Quand vous écrivez « cette page est dévolue à la défouraille, à la crucifixion verbale des people ou des politiques qui ont l’art de nous briser les nerfs – voire les oreilles, voire plus » on a l’impression que c’est presque thérapeutique comme exercice, à la façon d’une boule anti-stress géante, n’est-ce pas ça finalement la solution pour remonter le moral du pays : chaque citoyen se doit d’écrire un « billet dur » de son choix ?
Je ne suis pas particulièrement stressé et je n’éprouve pas non plus un besoin irrépressible de m’énerver. Simplement, dans mes chroniques musicales auparavant j’avais déjà développé un style acide qui fonctionnait assez bien, puisqu’on me parlait essentiellement de ces papiers-là, et je me suis dit que je pouvais étendre ce mélange de mauvaise foi et de mauvaise humeur à d’autres domaines. Je ne sais pas si c’est une solution pour remonter le moral du pays mais c’en est une pour faire rire certaines personnes. Tout le monde aime dire du mal, j’ai déjeuné un jour à une table de Michel Drucker, il n’arrêtait pas de balancer sur tout le monde. Même Michel Drucker !
Si vous ne deviez justement retenir qu’une seule de vos lettres ?
Celle adressée à Dieudonné, parce qu’elle était utile à l’époque pour pointer les travers de ce personnage alors qu’on n’en parlait pas vraiment dans les médias. J’étais un peu en avance sur ce coup-là, comme quand j’ai fait Frigide Barjot avant qu’elle ne devienne une égérie des médias. Elle a d’ailleurs relayé le Billet sur son blog, je pense qu’involontairement j’ai servi à sa propagande. C’est le risque parfois.
Avez-vous déjà été attaqué pour diffamation ou autre par l’une de vos cibles ?
Jamais. Certains en ont fait la menace mais c’est toujours resté sans suite. Simplement parce que c’est une rubrique satirique, et les avocats savent bien que c’est quasiment impossible de gagner contre la satire, qui est par nature violente.

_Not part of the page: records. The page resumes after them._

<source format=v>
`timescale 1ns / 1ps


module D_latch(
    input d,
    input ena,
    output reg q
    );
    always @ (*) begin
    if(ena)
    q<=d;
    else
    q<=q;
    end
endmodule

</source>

A force de n’embrasser publiquement personne, à qui avez vous envie de rouler une pelle ?
A vous. Et à Francis Heaulme.
A quoi ressemblent d’ailleurs vos lettres d’amour, peut-on imaginer après les « billets durs », les « billets d’amours » ?

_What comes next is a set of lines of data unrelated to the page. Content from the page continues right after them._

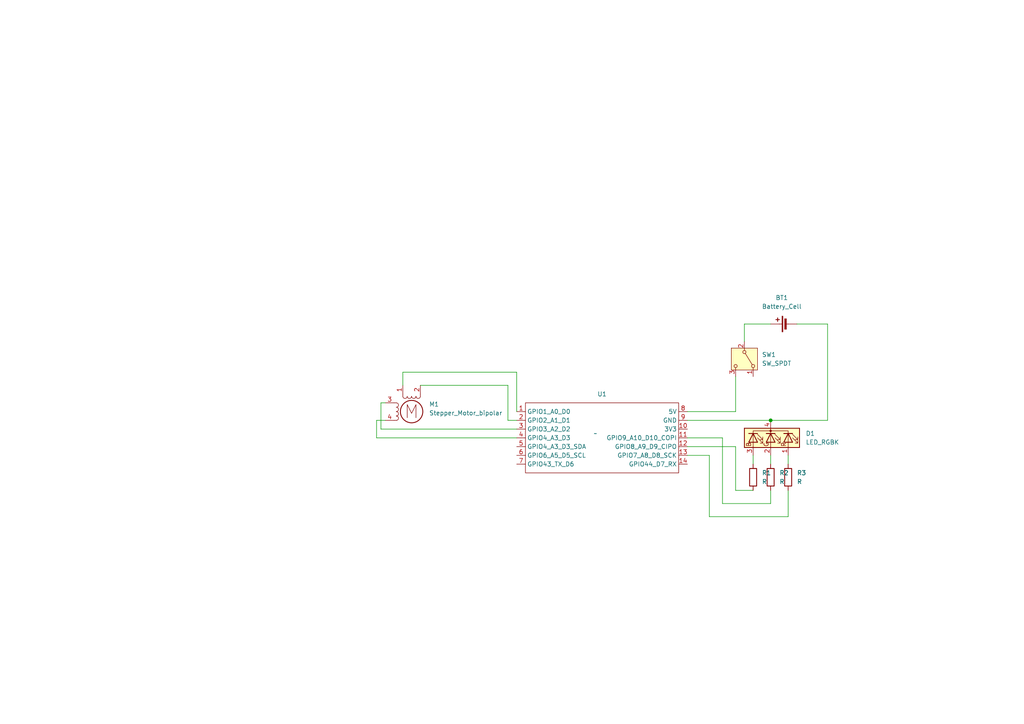
<source format=kicad_sch>
(kicad_sch (version 20230121) (generator eeschema)

  (uuid 4e087d5e-9541-4c23-9a7e-c66cea9b63cd)

  (paper "A4")

  (title_block
    (title "Ruiqing Wang's Display PCB V2.0")
    (date "2024-01-29")
  )

  

  (junction (at 223.52 121.92) (diameter 0) (color 0 0 0 0)
    (uuid d2d1671d-88b7-49d7-a567-0d58b0552473)
  )

  (wire (pts (xy 215.9 99.06) (xy 215.9 93.98))
    (stroke (width 0) (type default))
    (uuid 08acd4fa-8325-4a71-ba50-6ef628bc0c3b)
  )
  (wire (pts (xy 121.92 111.76) (xy 147.32 111.76))
    (stroke (width 0) (type default))
    (uuid 24e22d92-9881-47f6-a254-b7442dda554a)
  )
  (wire (pts (xy 110.49 124.46) (xy 149.86 124.46))
    (stroke (width 0) (type default))
    (uuid 2ee26c24-ec76-42c8-ab7e-4e2776a41f11)
  )
  (wire (pts (xy 213.36 129.54) (xy 199.39 129.54))
    (stroke (width 0) (type default))
    (uuid 325480f9-9057-4a35-9514-0066aa9b5c9e)
  )
  (wire (pts (xy 223.52 142.24) (xy 223.52 146.05))
    (stroke (width 0) (type default))
    (uuid 32767eca-2f3a-4909-aad3-174ce703a582)
  )
  (wire (pts (xy 147.32 121.92) (xy 149.86 121.92))
    (stroke (width 0) (type default))
    (uuid 3b4edaaf-da1b-4ea9-89c7-571e5dcfb86e)
  )
  (wire (pts (xy 215.9 93.98) (xy 223.52 93.98))
    (stroke (width 0) (type default))
    (uuid 4a1efa13-8c6e-4494-bd1e-e191061e6d45)
  )
  (wire (pts (xy 213.36 142.24) (xy 213.36 129.54))
    (stroke (width 0) (type default))
    (uuid 4d6980ec-b1c0-4159-91b2-2b3ba3d7d313)
  )
  (wire (pts (xy 199.39 119.38) (xy 213.36 119.38))
    (stroke (width 0) (type default))
    (uuid 514ff210-4632-486b-a7be-ba28a0c1a3c3)
  )
  (wire (pts (xy 228.6 149.86) (xy 205.74 149.86))
    (stroke (width 0) (type default))
    (uuid 5472d0a8-9d0c-4bb3-86d0-883d54139e31)
  )
  (wire (pts (xy 228.6 142.24) (xy 228.6 149.86))
    (stroke (width 0) (type default))
    (uuid 730b7692-a2db-4615-a128-b46a1629838e)
  )
  (wire (pts (xy 231.14 93.98) (xy 240.03 93.98))
    (stroke (width 0) (type default))
    (uuid 7421bb91-542e-4077-ba1b-a2bbaa2bf209)
  )
  (wire (pts (xy 228.6 132.08) (xy 228.6 134.62))
    (stroke (width 0) (type default))
    (uuid 81161af0-4127-4c2c-b4dd-dc17adc39886)
  )
  (wire (pts (xy 240.03 93.98) (xy 240.03 121.92))
    (stroke (width 0) (type default))
    (uuid 8216b116-863e-478e-a1d8-fc78ab16c403)
  )
  (wire (pts (xy 218.44 142.24) (xy 213.36 142.24))
    (stroke (width 0) (type default))
    (uuid 9515d6c2-2805-476b-a79f-6670ef67d369)
  )
  (wire (pts (xy 209.55 146.05) (xy 209.55 127))
    (stroke (width 0) (type default))
    (uuid 95224357-c087-4f8c-9f94-8eea2fa2ab82)
  )
  (wire (pts (xy 223.52 121.92) (xy 240.03 121.92))
    (stroke (width 0) (type default))
    (uuid 96bb436f-ef81-470a-9fce-b70ea2b6563a)
  )
  (wire (pts (xy 223.52 132.08) (xy 223.52 134.62))
    (stroke (width 0) (type default))
    (uuid 96cc5038-4388-4981-ace8-392a75a17716)
  )
  (wire (pts (xy 111.76 121.92) (xy 109.22 121.92))
    (stroke (width 0) (type default))
    (uuid 9a37a090-573d-419f-b73a-8f910673a282)
  )
  (wire (pts (xy 147.32 111.76) (xy 147.32 121.92))
    (stroke (width 0) (type default))
    (uuid 9f5cbc5b-712f-44c8-8225-7d1df418671a)
  )
  (wire (pts (xy 149.86 107.95) (xy 149.86 119.38))
    (stroke (width 0) (type default))
    (uuid a082db62-3904-49aa-8834-7b7d388f1481)
  )
  (wire (pts (xy 110.49 116.84) (xy 110.49 124.46))
    (stroke (width 0) (type default))
    (uuid a20eee03-0097-4718-9d18-dae1b049f1e2)
  )
  (wire (pts (xy 109.22 121.92) (xy 109.22 127))
    (stroke (width 0) (type default))
    (uuid aeee9690-0358-4491-b028-1e0b1fb57593)
  )
  (wire (pts (xy 218.44 132.08) (xy 218.44 134.62))
    (stroke (width 0) (type default))
    (uuid b6dd620a-73f8-40ca-a22d-2bf9a585b8b6)
  )
  (wire (pts (xy 199.39 121.92) (xy 223.52 121.92))
    (stroke (width 0) (type default))
    (uuid b779ba6d-2e36-4203-be3a-ce25633d5db8)
  )
  (wire (pts (xy 213.36 109.22) (xy 213.36 119.38))
    (stroke (width 0) (type default))
    (uuid caf83ef8-8232-40c3-af5e-da36eb95d259)
  )
  (wire (pts (xy 111.76 116.84) (xy 110.49 116.84))
    (stroke (width 0) (type default))
    (uuid d2931dfd-bf4e-4196-a092-3f3551067801)
  )
  (wire (pts (xy 223.52 146.05) (xy 209.55 146.05))
    (stroke (width 0) (type default))
    (uuid da66f39c-2e3b-4efa-979a-7548ab78d87b)
  )
  (wire (pts (xy 209.55 127) (xy 199.39 127))
    (stroke (width 0) (type default))
    (uuid e27f998e-448e-4668-b6eb-0e8f672681c2)
  )
  (wire (pts (xy 116.84 111.76) (xy 116.84 107.95))
    (stroke (width 0) (type default))
    (uuid ef070de3-93cf-45a2-8325-548ddb143e6f)
  )
  (wire (pts (xy 205.74 149.86) (xy 205.74 132.08))
    (stroke (width 0) (type default))
    (uuid ef571b8e-c52c-48e9-bfbc-7ab22328f5cc)
  )
  (wire (pts (xy 109.22 127) (xy 149.86 127))
    (stroke (width 0) (type default))
    (uuid efcab3bf-3216-4056-b862-d7f1ae9cb04b)
  )
  (wire (pts (xy 199.39 132.08) (xy 205.74 132.08))
    (stroke (width 0) (type default))
    (uuid f221153b-3793-4b6c-b7e9-e545d76f77bd)
  )
  (wire (pts (xy 116.84 107.95) (xy 149.86 107.95))
    (stroke (width 0) (type default))
    (uuid fc758fb6-36c3-43d9-af46-3ec04ba3df15)
  )

  (symbol (lib_id "Device:R") (at 228.6 138.43 0) (unit 1)
    (in_bom yes) (on_board yes) (dnp no) (fields_autoplaced)
    (uuid 491753c3-d75f-4958-b180-ec6466532587)
    (property "Reference" "R3" (at 231.14 137.16 0)
      (effects (font (size 1.27 1.27)) (justify left))
    )
    (property "Value" "R" (at 231.14 139.7 0)
      (effects (font (size 1.27 1.27)) (justify left))
    )
    (property "Footprint" "Resistor_SMD:R_0805_2012Metric_Pad1.20x1.40mm_HandSolder" (at 226.822 138.43 90)
      (effects (font (size 1.27 1.27)) hide)
    )
    (property "Datasheet" "~" (at 228.6 138.43 0)
      (effects (font (size 1.27 1.27)) hide)
    )
    (pin "1" (uuid 12786954-4caa-4966-a177-c02d99e8ec77))
    (pin "2" (uuid 5b511228-71bc-446a-bcea-55d912cafeeb))
    (instances
      (project "514final"
        (path "/4e087d5e-9541-4c23-9a7e-c66cea9b63cd"
          (reference "R3") (unit 1)
        )
      )
    )
  )

  (symbol (lib_id "Device:R") (at 218.44 138.43 0) (unit 1)
    (in_bom yes) (on_board yes) (dnp no) (fields_autoplaced)
    (uuid 4ec05740-34ee-475e-accd-f2b7acc326b9)
    (property "Reference" "R1" (at 220.98 137.16 0)
      (effects (font (size 1.27 1.27)) (justify left))
    )
    (property "Value" "R" (at 220.98 139.7 0)
      (effects (font (size 1.27 1.27)) (justify left))
    )
    (property "Footprint" "Resistor_SMD:R_0805_2012Metric_Pad1.20x1.40mm_HandSolder" (at 216.662 138.43 90)
      (effects (font (size 1.27 1.27)) hide)
    )
    (property "Datasheet" "~" (at 218.44 138.43 0)
      (effects (font (size 1.27 1.27)) hide)
    )
    (pin "1" (uuid 6ca2449d-83f8-4fa0-b776-c42cfbeace2f))
    (pin "2" (uuid 9888310b-77a5-45d4-85c3-6453d8cda907))
    (instances
      (project "514final"
        (path "/4e087d5e-9541-4c23-9a7e-c66cea9b63cd"
          (reference "R1") (unit 1)
        )
      )
    )
  )

  (symbol (lib_id "Switch:SW_SPDT") (at 215.9 104.14 270) (unit 1)
    (in_bom yes) (on_board yes) (dnp no) (fields_autoplaced)
    (uuid 57c66a7b-ce04-4755-bc82-4ef88862ee70)
    (property "Reference" "SW1" (at 220.98 102.87 90)
      (effects (font (size 1.27 1.27)) (justify left))
    )
    (property "Value" "SW_SPDT" (at 220.98 105.41 90)
      (effects (font (size 1.27 1.27)) (justify left))
    )
    (property "Footprint" "Connector_JST:JST_EH_B3B-EH-A_1x03_P2.50mm_Vertical" (at 215.9 104.14 0)
      (effects (font (size 1.27 1.27)) hide)
    )
    (property "Datasheet" "~" (at 208.28 104.14 0)
      (effects (font (size 1.27 1.27)) hide)
    )
    (pin "2" (uuid 330bb6ea-df58-4716-ae69-e04f6eb25ed1))
    (pin "3" (uuid 9824422f-7778-49bc-aa41-6b67aa1772bb))
    (pin "1" (uuid 4e67a320-630b-4263-b3c3-8dda61c164be))
    (instances
      (project "514final"
        (path "/4e087d5e-9541-4c23-9a7e-c66cea9b63cd"
          (reference "SW1") (unit 1)
        )
      )
    )
  )

  (symbol (lib_id "esp32:XIAO_ESP32_SENSE") (at 172.72 125.73 0) (unit 1)
    (in_bom yes) (on_board yes) (dnp no) (fields_autoplaced)
    (uuid 6573a694-29d8-4ff6-a3df-5abf5b4c760d)
    (property "Reference" "U1" (at 174.625 114.3 0)
      (effects (font (size 1.27 1.27)))
    )
    (property "Value" "~" (at 172.72 125.73 0)
      (effects (font (size 1.27 1.27)))
    )
    (property "Footprint" "514_KiCAD_Demo:XIAO_ESP32_SENSE" (at 172.72 125.73 0)
      (effects (font (size 1.27 1.27)) hide)
    )
    (property "Datasheet" "" (at 172.72 125.73 0)
      (effects (font (size 1.27 1.27)) hide)
    )
    (pin "1" (uuid 72a9fe9c-fdd9-42aa-a723-4b7bed8dc100))
    (pin "10" (uuid 905904fd-ff65-4ccd-aae4-8370cff945e0))
    (pin "6" (uuid 29457274-317c-44d4-92e6-3817170b19b6))
    (pin "5" (uuid 8e2bae33-741b-4176-af1d-1dc037116ab8))
    (pin "4" (uuid 5ec73ae0-70c9-4840-8c42-7ab52a7d618c))
    (pin "3" (uuid af22e325-08db-411b-a893-9952215bc6e3))
    (pin "11" (uuid ba94dca2-1205-4331-b149-bc0e19cf9dd8))
    (pin "13" (uuid 9e2fe07f-99d5-4246-8024-380be4e12232))
    (pin "12" (uuid 73e22e87-b418-4bfd-865d-c56405260e83))
    (pin "2" (uuid ca2eb792-0d2f-44a3-bfdd-580f7f87c61b))
    (pin "14" (uuid c303352e-4626-44db-b39d-af850b0d6343))
    (pin "7" (uuid 89ddb7ed-7b1d-4c87-9061-5afa8144eaa7))
    (pin "8" (uuid 1ea5979c-a4bd-4a4a-a6c0-243497ef149a))
    (pin "9" (uuid 36bb72e7-699d-43ad-84e9-1c1501eb4891))
    (instances
      (project "514final"
        (path "/4e087d5e-9541-4c23-9a7e-c66cea9b63cd"
          (reference "U1") (unit 1)
        )
      )
    )
  )

  (symbol (lib_id "Device:LED_RGBK") (at 223.52 127 270) (unit 1)
    (in_bom yes) (on_board yes) (dnp no) (fields_autoplaced)
    (uuid 93ebd43f-de92-476e-9735-c39f9e97c17a)
    (property "Reference" "D1" (at 233.68 125.73 90)
      (effects (font (size 1.27 1.27)) (justify left))
    )
    (property "Value" "LED_RGBK" (at 233.68 128.27 90)
      (effects (font (size 1.27 1.27)) (justify left))
    )
    (property "Footprint" "LED_THT:LED_D5.0mm-4_RGB_Staggered_Pins" (at 222.25 127 0)
      (effects (font (size 1.27 1.27)) hide)
    )
    (property "Datasheet" "~" (at 222.25 127 0)
      (effects (font (size 1.27 1.27)) hide)
    )
    (pin "1" (uuid 34383234-e8bf-4f50-95cd-148a6a60b2ff))
    (pin "3" (uuid 4edf6083-4df0-4022-9510-a1f5127e1b89))
    (pin "4" (uuid 761f9740-5b4f-4d71-9749-81b9f6af89a1))
    (pin "2" (uuid 5332922d-d9e8-474d-bc43-1fd5bafdb653))
    (instances
      (project "514final"
        (path "/4e087d5e-9541-4c23-9a7e-c66cea9b63cd"
          (reference "D1") (unit 1)
        )
      )
    )
  )

  (symbol (lib_id "Device:R") (at 223.52 138.43 0) (unit 1)
    (in_bom yes) (on_board yes) (dnp no) (fields_autoplaced)
    (uuid d7f3dd06-6367-4c06-a9af-cb76778e7608)
    (property "Reference" "R2" (at 226.06 137.16 0)
      (effects (font (size 1.27 1.27)) (justify left))
    )
    (property "Value" "R" (at 226.06 139.7 0)
      (effects (font (size 1.27 1.27)) (justify left))
    )
    (property "Footprint" "Resistor_SMD:R_0805_2012Metric_Pad1.20x1.40mm_HandSolder" (at 221.742 138.43 90)
      (effects (font (size 1.27 1.27)) hide)
    )
    (property "Datasheet" "~" (at 223.52 138.43 0)
      (effects (font (size 1.27 1.27)) hide)
    )
    (pin "1" (uuid a773045b-edd6-40bb-8a36-bd305dbf30f2))
    (pin "2" (uuid 327fe6c3-eeaa-4fe5-a8a6-49ce9e115c8c))
    (instances
      (project "514final"
        (path "/4e087d5e-9541-4c23-9a7e-c66cea9b63cd"
          (reference "R2") (unit 1)
        )
      )
    )
  )

  (symbol (lib_id "Motor:Stepper_Motor_bipolar") (at 119.38 119.38 0) (unit 1)
    (in_bom yes) (on_board yes) (dnp no) (fields_autoplaced)
    (uuid f6fe1308-cc3d-42ae-9f09-03c88f401694)
    (property "Reference" "M1" (at 124.46 117.2591 0)
      (effects (font (size 1.27 1.27)) (justify left))
    )
    (property "Value" "Stepper_Motor_bipolar" (at 124.46 119.7991 0)
      (effects (font (size 1.27 1.27)) (justify left))
    )
    (property "Footprint" "x27_Footprint:x27_stepper" (at 119.634 119.634 0)
      (effects (font (size 1.27 1.27)) hide)
    )
    (property "Datasheet" "http://www.infineon.com/dgdl/Application-Note-TLE8110EE_driving_UniPolarStepperMotor_V1.1.pdf?fileId=db3a30431be39b97011be5d0aa0a00b0" (at 119.634 119.634 0)
      (effects (font (size 1.27 1.27)) hide)
    )
    (pin "1" (uuid c50babef-2e59-4a7a-8788-6b97da8e7a7d))
    (pin "2" (uuid e295fe48-0703-4579-9cc5-9ab3a52ca942))
    (pin "3" (uuid 53833612-0ebf-4954-a12d-6489da030b9d))
    (pin "4" (uuid 4be19661-e237-4d4c-9ba1-047fd909612d))
    (instances
      (project "514final"
        (path "/4e087d5e-9541-4c23-9a7e-c66cea9b63cd"
          (reference "M1") (unit 1)
        )
      )
    )
  )

  (symbol (lib_id "Device:Battery_Cell") (at 228.6 93.98 90) (unit 1)
    (in_bom yes) (on_board yes) (dnp no) (fields_autoplaced)
    (uuid ff0ca734-8e94-4d33-a4bc-a313b3e6688f)
    (property "Reference" "BT1" (at 226.7585 86.36 90)
      (effects (font (size 1.27 1.27)))
    )
    (property "Value" "Battery_Cell" (at 226.7585 88.9 90)
      (effects (font (size 1.27 1.27)))
    )
    (property "Footprint" "Connector_JST:JST_NV_B02P-NV_1x02_P5.00mm_Vertical" (at 227.076 93.98 90)
      (effects (font (size 1.27 1.27)) hide)
    )
    (property "Datasheet" "~" (at 227.076 93.98 90)
      (effects (font (size 1.27 1.27)) hide)
    )
    (pin "2" (uuid bff457f1-6e69-4615-b3fd-f56a6317bc58))
    (pin "1" (uuid 64c9a516-cb3a-4065-8771-f577ae59fcd1))
    (instances
      (project "514final"
        (path "/4e087d5e-9541-4c23-9a7e-c66cea9b63cd"
          (reference "BT1") (unit 1)
        )
      )
    )
  )

  (sheet_instances
    (path "/" (page "1"))
  )
)

</source>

Je fais un Billet doux deux fois par semaine chez Pascale Clark, sur France Inter, et désormais il y a des gens qui m’abordent pour me dire qu’ils m’écoutent à la radio alors qu’ils n’ont jamais lu un Billet dur. Il doivent me prendre pour un mec hyper sympa, eux. Elles, en fait, car ce sont en très grande majorité des femmes.
Est-ce que vous vous êtes déjà interdit de publier une formule ou un aphorisme un peu trop piquant ?
Oui ça arrive. Je m’autocensure en permanence parce que j’ai des limites que mon inconscient dépasse parfois. Alors je reviens en arrière. J’évite les trucs liés à la vie privée ou au physique. Sauf pour Eric Zemmour que j’ai traité de Tête de cul.
Pensez-vous qu’il existera une saison 3 de vos « billets durs » ?
Peut-être, si je continue la rubrique encore suffisamment longtemps pour la remplir. Mais je ne veux pas me cantonner à ça. Je fais en ce moment un livre sur la musique en France avec le dessinateur Charles Berberian et un documentaire sur le compositeur de musiques de films François de Roubaix, ce sont des projets qui m’excitent plus parce que je parle de ce que j’aime.
Et dernière question, peut-être la plus importante, pour répondre indirectement à vos détracteurs, comment commenteriez vous cette phrase de Nietzsche : « Les insectes piquent, non par méchanceté, mais parce que, eux aussi, veulent vivre ; il en est de même des critiques ; ils veulent notre sang et non pas notre douleur. »
Ah ah, excellent ce Fredo, je la ressortirai en prétendant que c’est de moi.